In Italia ci sono 40 carceri, costruite, inaugurate e mai utilizzate

carceri9 ott – Li hanno battezzati “carceri fantasma”. Costruiti, inaugurati e mai utilizzati. Aperti e sfruttati solo in parte. Dismessi. Demoliti. Sono tanti, da Nord a Sud. Rappresentano uno spreco di denaro pubblico e di spazio in un Paese dove la maggior parte dei penitenziari sono sovraffollati e i detenuti, insieme con gli agenti che li controllano, vivono in condizioni al limite della sopportabilità.

La “regina” di questo cattivo esempio di amministrazione è la Puglia. Nel Barese c’è Minervino Murge, mai entrata in funzione e mai completata, e Casamassima, che è stata chiusa. A Monopoli, dove gli sfrattati avevano trovato un tetto nelle celle, la prigione è stata dismessa. Poi ci sono le case mandamentali (dove finiscono galeotti con pene brevi o in semilibertà) di Volturara Appula (45 posti previsti, incompiuta e mai utilizzata) e Castelnuovo di Dauna, arredato da 17 anni, mai aperto. Sempre nel Foggiano altri tre casi: Accadia (consegnato nel ’93 e poi passato al Comune), Bovino (struttura da 120 posti chiusa da sempre) e Orsara. Per non parlare di Francavilla Fontana, usato per un pò e poi adibito a sede della polizia municipale, e Spinazzola, che aveva 40 detenuti, ne avrebbe potuti ospitare cento perché due sezioni erano inutilizzate e un paio di anni fa è stato chiuso.

In Calabria non va meglio. Oltre a Mileto, ci sono Cropani, Squillace (ristrutturato e mai aperto) e le mandamentali soppresse di Arena, Soriano Calabro, Petilia Policastro e Cropalati, convertito in legnaia. Sempre calabrese è il supercare di Palmi, che però ha bisogno di una ristrutturazione perché fatiscente.

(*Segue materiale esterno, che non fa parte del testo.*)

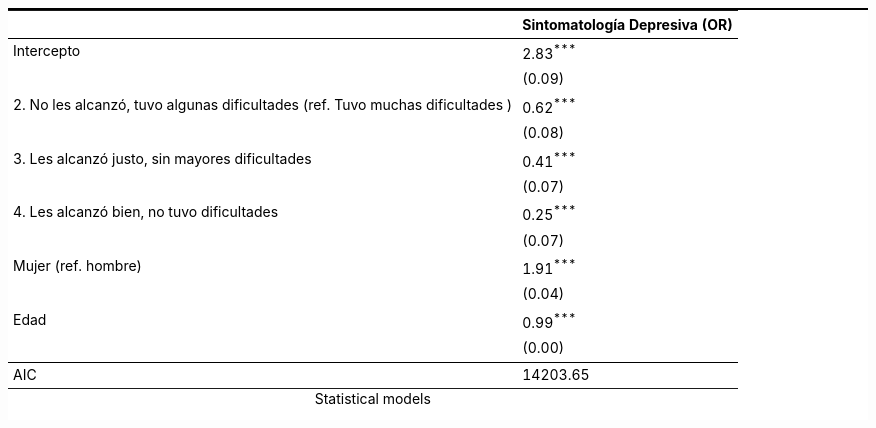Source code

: <table class="texreg" style="margin: 10px auto;border-collapse: collapse;border-spacing: 0px;caption-side: bottom;color: #000000;border-top: 2px solid #000000;">
<caption>Statistical models</caption>
<thead>
<tr>
<th style="padding-left: 5px;padding-right: 5px;">&nbsp;</th>
<th style="padding-left: 5px;padding-right: 5px;">Sintomatología Depresiva (OR)</th>
</tr>
</thead>
<tbody>
<tr style="border-top: 1px solid #000000;">
<td style="padding-left: 5px;padding-right: 5px;">Intercepto</td>
<td style="padding-left: 5px;padding-right: 5px;">2.83<sup>&#42;&#42;&#42;</sup></td>
</tr>
<tr>
<td style="padding-left: 5px;padding-right: 5px;">&nbsp;</td>
<td style="padding-left: 5px;padding-right: 5px;">(0.09)</td>
</tr>
<tr>
<td style="padding-left: 5px;padding-right: 5px;">2. No les alcanzó, tuvo algunas dificultades (ref. Tuvo muchas dificultades )</td>
<td style="padding-left: 5px;padding-right: 5px;">0.62<sup>&#42;&#42;&#42;</sup></td>
</tr>
<tr>
<td style="padding-left: 5px;padding-right: 5px;">&nbsp;</td>
<td style="padding-left: 5px;padding-right: 5px;">(0.08)</td>
</tr>
<tr>
<td style="padding-left: 5px;padding-right: 5px;">3. Les alcanzó justo, sin mayores dificultades</td>
<td style="padding-left: 5px;padding-right: 5px;">0.41<sup>&#42;&#42;&#42;</sup></td>
</tr>
<tr>
<td style="padding-left: 5px;padding-right: 5px;">&nbsp;</td>
<td style="padding-left: 5px;padding-right: 5px;">(0.07)</td>
</tr>
<tr>
<td style="padding-left: 5px;padding-right: 5px;">4. Les alcanzó bien, no tuvo dificultades</td>
<td style="padding-left: 5px;padding-right: 5px;">0.25<sup>&#42;&#42;&#42;</sup></td>
</tr>
<tr>
<td style="padding-left: 5px;padding-right: 5px;">&nbsp;</td>
<td style="padding-left: 5px;padding-right: 5px;">(0.07)</td>
</tr>
<tr>
<td style="padding-left: 5px;padding-right: 5px;">Mujer (ref. hombre)</td>
<td style="padding-left: 5px;padding-right: 5px;">1.91<sup>&#42;&#42;&#42;</sup></td>
</tr>
<tr>
<td style="padding-left: 5px;padding-right: 5px;">&nbsp;</td>
<td style="padding-left: 5px;padding-right: 5px;">(0.04)</td>
</tr>
<tr>
<td style="padding-left: 5px;padding-right: 5px;">Edad</td>
<td style="padding-left: 5px;padding-right: 5px;">0.99<sup>&#42;&#42;&#42;</sup></td>
</tr>
<tr>
<td style="padding-left: 5px;padding-right: 5px;">&nbsp;</td>
<td style="padding-left: 5px;padding-right: 5px;">(0.00)</td>
</tr>
<tr style="border-top: 1px solid #000000;">
<td style="padding-left: 5px;padding-right: 5px;">AIC</td>
<td style="padding-left: 5px;padding-right: 5px;">14203.65</td>
</tr>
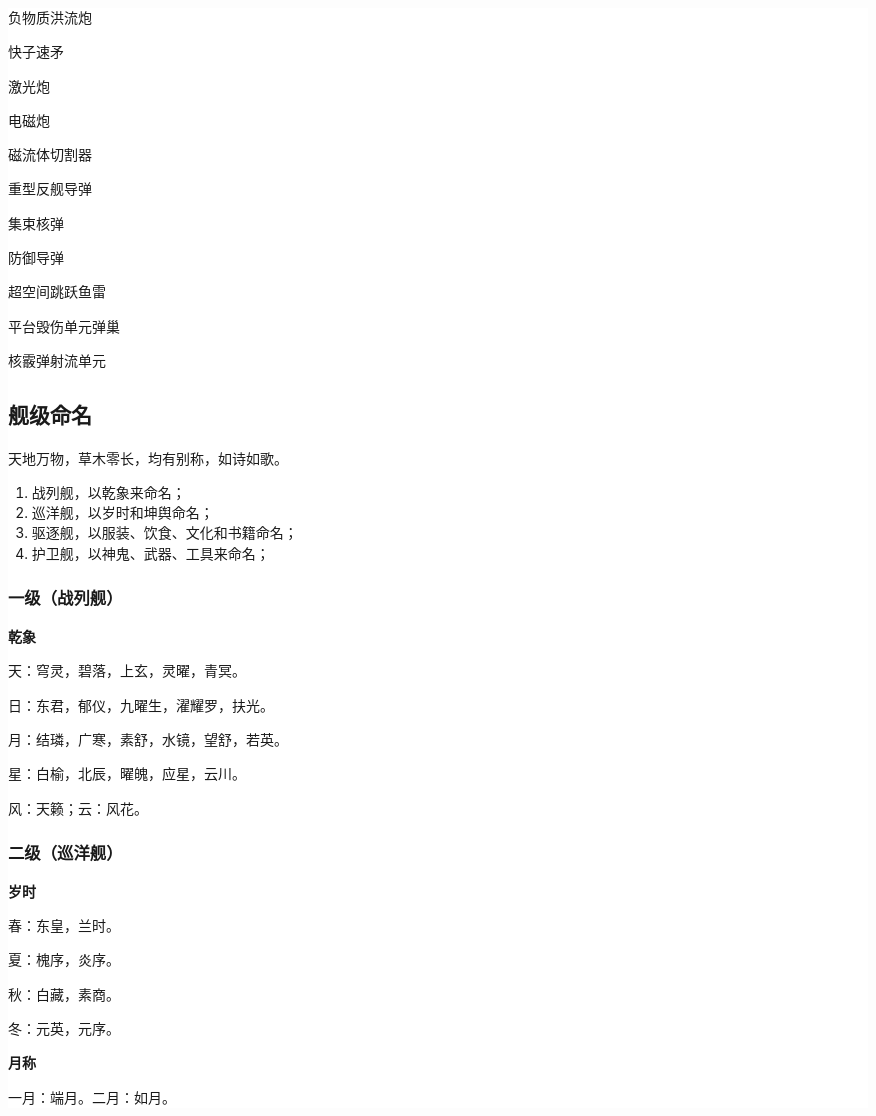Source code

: 负物质洪流炮

快子速矛

激光炮

电磁炮

磁流体切割器

重型反舰导弹

集束核弹

防御导弹

超空间跳跃鱼雷

平台毁伤单元弹巢

核霰弹射流单元



## 舰级命名

天地万物，草木零长，均有别称，如诗如歌。

1. 战列舰，以乾象来命名；
2. 巡洋舰，以岁时和坤舆命名；
3. 驱逐舰，以服装、饮食、文化和书籍命名；
4. 护卫舰，以神鬼、武器、工具来命名；

### 一级（战列舰）

**乾象**

天：穹灵，碧落，上玄，灵曜，青冥。

日：东君，郁仪，九曜生，濯耀罗，扶光。

月：结璘，广寒，素舒，水镜，望舒，若英。

星：白榆，北辰，曜魄，应星，云川。

风：天籁；云：风花。

### 二级（巡洋舰）

**岁时**

春：东皇，兰时。

夏：槐序，炎序。

秋：白藏，素商。

冬：元英，元序。

**月称**

一月：端月。二月：如月。
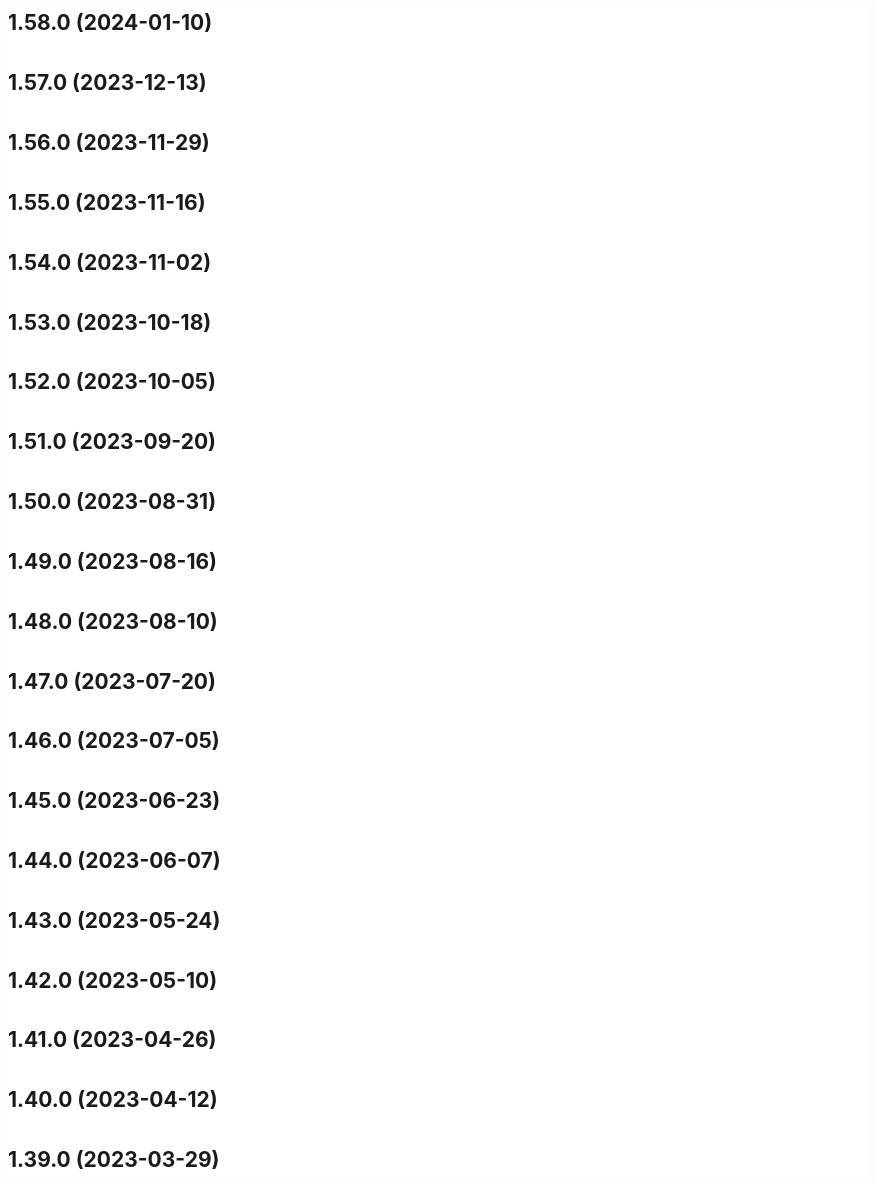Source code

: ## 1.58.0 (2024-01-10)

## 1.57.0 (2023-12-13)

## 1.56.0 (2023-11-29)

## 1.55.0 (2023-11-16)

## 1.54.0 (2023-11-02)

## 1.53.0 (2023-10-18)

## 1.52.0 (2023-10-05)

## 1.51.0 (2023-09-20)

## 1.50.0 (2023-08-31)

## 1.49.0 (2023-08-16)

## 1.48.0 (2023-08-10)

## 1.47.0 (2023-07-20)

## 1.46.0 (2023-07-05)

## 1.45.0 (2023-06-23)

## 1.44.0 (2023-06-07)

## 1.43.0 (2023-05-24)

## 1.42.0 (2023-05-10)

## 1.41.0 (2023-04-26)

## 1.40.0 (2023-04-12)

## 1.39.0 (2023-03-29)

In Sicilia è stato finalmente aperto il carcere di Gela (60 detenuti) ma a Villalba (Caltanissetta) c’è una prigione per 140 persone inaugurata vent’anni orsono che è costata 8 miliardi di lire e non ha mai dischiuso i battenti. Ad Agrigento i lavori di costruzione di un padiglione di quattro piani, che poteva accogliere 300 persone, sono fermi da un anno e mezzo perché l’azienda costruttrice è fallita: lo Stato non pagava.

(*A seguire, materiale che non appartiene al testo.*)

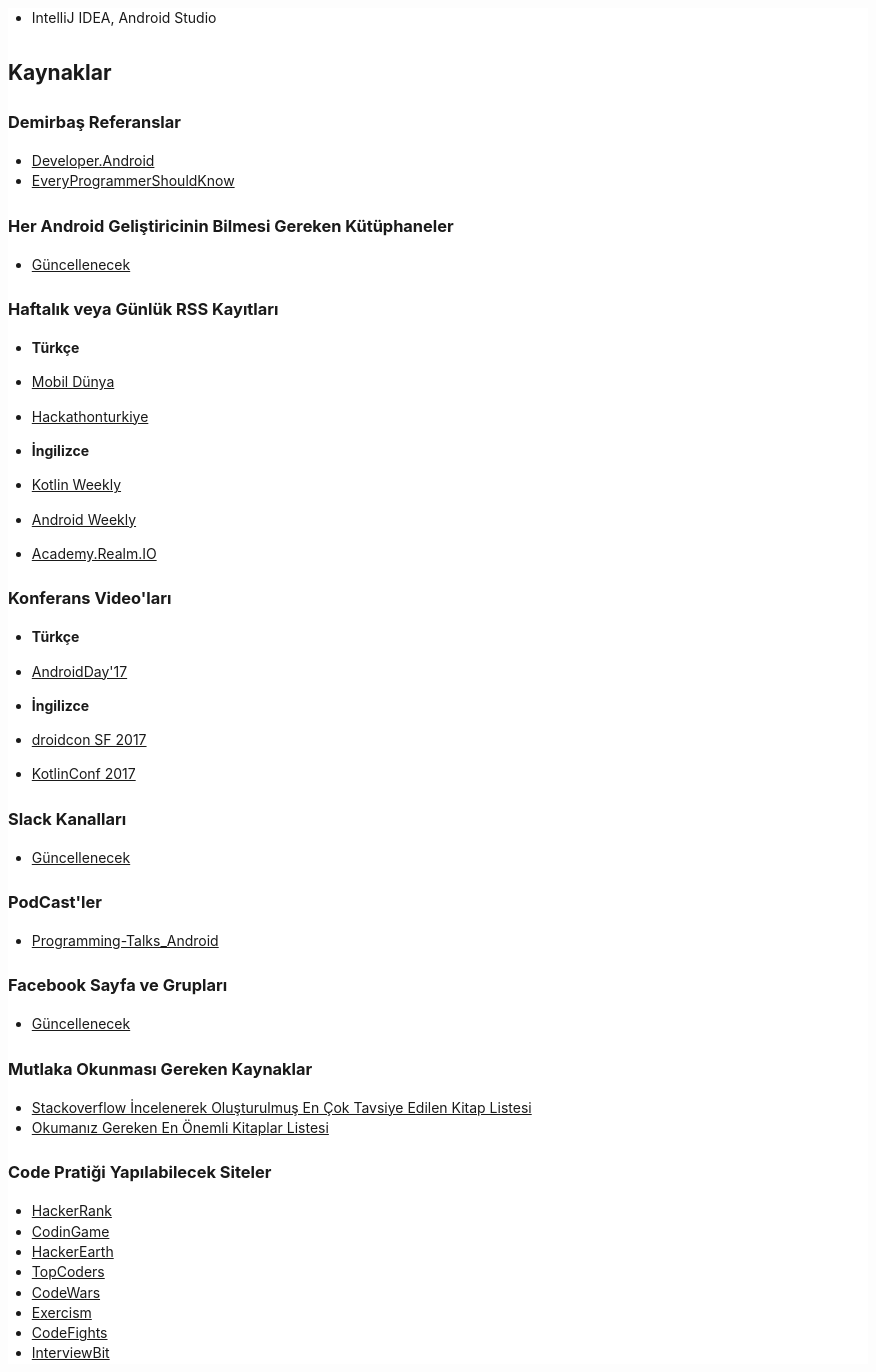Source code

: * IntelliJ IDEA, Android Studio


## Kaynaklar

### Demirbaş Referanslar
* [Developer.Android](https://developer.android.com/index.html)
* [EveryProgrammerShouldKnow](https://github.com/mr-mig/every-programmer-should-know)

### Her Android Geliştiricinin Bilmesi Gereken Kütüphaneler

* [Güncellenecek](http://googlecom)

### Haftalık veya Günlük RSS Kayıtları
* **Türkçe**
* [Mobil Dünya](http://mobildunya.ahmet.ws/)
* [Hackathonturkiye](https://hackathonturkiye.com)

* **İngilizce**
* [Kotlin Weekly](http://kotlinweekly.net/)
* [Android Weekly](http://androidweekly.net/)
* [Academy.Realm.IO](https://academy.realm.io/section/android/)

### Konferans Video'ları
* **Türkçe**
* [AndroidDay'17](https://www.youtube.com/playlist?list=PLSV3VvYZSJP1vo8PZYti9LHoWFUz5K7_4)

* **İngilizce**
* [droidcon SF 2017](https://www.youtube.com/playlist?list=PLYioXtkIMlS8wsv0jaA3ArxGtZ0RMLZR2)
* [KotlinConf 2017](https://www.youtube.com/playlist?list=PLQ176FUIyIUY6UK1cgVsbdPYA3X5WLam5)

### Slack Kanalları

* [Güncellenecek](http://googlecom)

### PodCast'ler

* [Programming-Talks_Android](https://github.com/hellerve/programming-talks#java--android)

### Facebook Sayfa ve Grupları

* [Güncellenecek](http://googlecom)

### Mutlaka Okunması Gereken Kaynaklar
* [Stackoverflow İncelenerek Oluşturulmuş En Çok Tavsiye Edilen Kitap Listesi](http://www.dev-books.com/book/discover?tag=android)
* [Okumanız Gereken En Önemli Kitaplar Listesi](https://github.com/chhantyal/influential-cs-books)

### Code Pratiği Yapılabilecek Siteler
* [HackerRank](https://www.hackerrank.com/)
* [CodinGame](https://www.codingame.com/start)
* [HackerEarth](https://www.hackerearth.com/)
* [TopCoders](https://www.topcoder.com/)
* [CodeWars](https://www.codewars.com/)
* [Exercism](http://www.exercism.io/)
* [CodeFights](https://codefights.com/)
* [InterviewBit](https://www.interviewbit.com/)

Saliamo in Campania. Gragnano è stato dismesso per un problema geologico. Dismissione anche per Frigento. Morcone, vicino Benevento, è pronto ma non apre. In Abruzzo il carcere di San Valentino è stato trasformato dal Comune in una struttura di accoglienza per turisti. Eccoci in Toscana, dove a Pescia il ministero ha soppresso la casa mandamentale. Il Barcaglione di Ancona, nelle Marche, di posti ne ha 180. Ma i detenuti sono 100 perché non è stato ancora “potenziato”.

Salendo ancora di più arriviano a Udine, dove da anni è stata eliminata la sezione femminile. E a Gorizia, dove è inagibile un intero piano della prigione. A Pisa i lavori del nuovo padiglione in costruzione sono bloccati: la ditta è in amministrazione controllata. In Umbria il centro clinico di Capanne è inutilizzato e, a Terni, non c’è personale di polizia per attivare un padiglione da 300 posti pronto da aprile. A Pinerolo, in Piemonte, carcere chiuso da 16 anni. In Emilia Romagna gli esempi non mancano: nel Ferrarese c’è Codigoro, che è chiuso.

Al Dozza di Bologna era stato espropriato un terreno vicino al penitenziario per costruire un centro sportivo a disposizione degli agenti della penitenziaria. L’area è stata recintata ed è stato fatto lo spogliatoio. Poi i lavori si sono fermati e ora lo spazio è diventato rifugio di sbandati e senzatetto. Il tutto è costato tre milioni e mezzo di euro. A Forlì sono state gettate le fondamenta per una prigione da 400 posti. L’opera doveva essere finita due anni fa, poi la ditta edile è fallita e nel sottosuolo sono stati trovati reperti archeologici. Quindi tutto fermo, in attesa di una nuova gara d’appalto.